Вторая розетка получилась чуть больше первой. Нелл распустила ее и начала работу заново. Отныне ей нужно быть очень, очень осторожной. Хотелось бы знать, во что ее втянули.
Глава 3
Маркус откинулся на спинку сиденья. Он не сводил взгляда с двери черного хода шляпной мастерской, выкрашенной блестящей темно-зеленой краской. За долгие часы, проведенные здесь, он прекрасно изучил и изящную вывеску, и многочисленные модные шляпки в витринах.
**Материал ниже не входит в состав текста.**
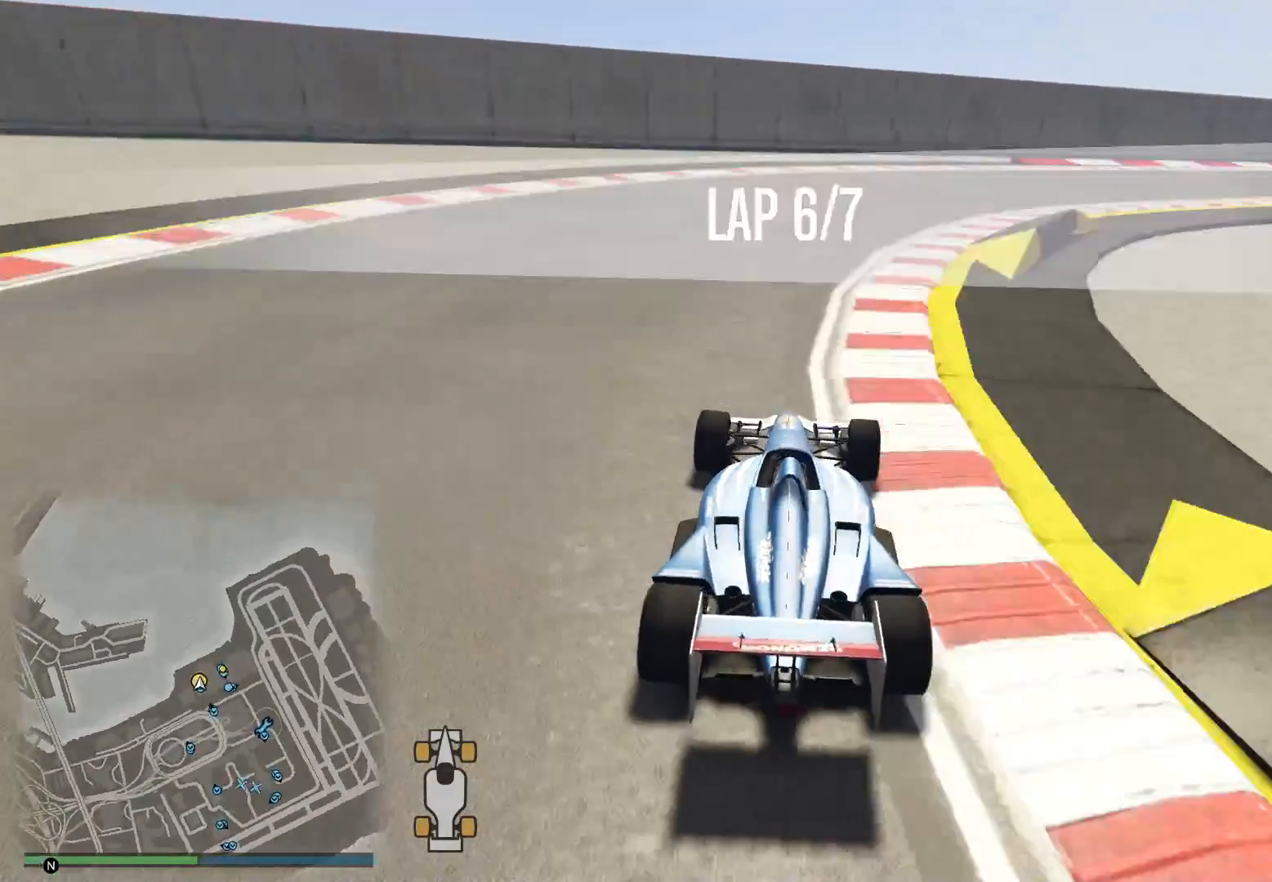
{"buttons": ["R2"], "left_stick": "right", "right_stick": "down-right", "events": []}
Всего сутки понадобились Хокинсу на то, чтобы по образцу выяснить, что шляпки из этого вида соломки делают всего в трех мастерских. Соломку поставляют из деревушки в Бакингемшире, а стоит она вдвое дороже самых популярных образцов, доложил Хокинс. После того как Маркус подробно описал внешность мисс Смит, дочь Хокинса наведалась по очереди во все три мастерские под тем предлогом, что ищет работу. Она доложила, что молодая женщина с такой внешностью работает в Сити, в заведении мадам Элизабет.
Он сидел в «засаде» с четырех часов; карета стояла на углу Поултри, напротив церкви Сент-Милдред – как будто он ждал кого-то из церкви. Дамы входили в мастерскую и выходили оттуда; куда-то несли шляпные картонки, несколько девушек выбежали к пирожнику и поспешили назад, но худощавой девушки с зеленовато-карими глазами он не видел ни разу.
Услышав колокольный звон, Маркус посмотрел на часы. Уже шесть; туман сгущается, клубится за каретами, и факелы и фонари кажутся тусклыми, едва заметными огоньками.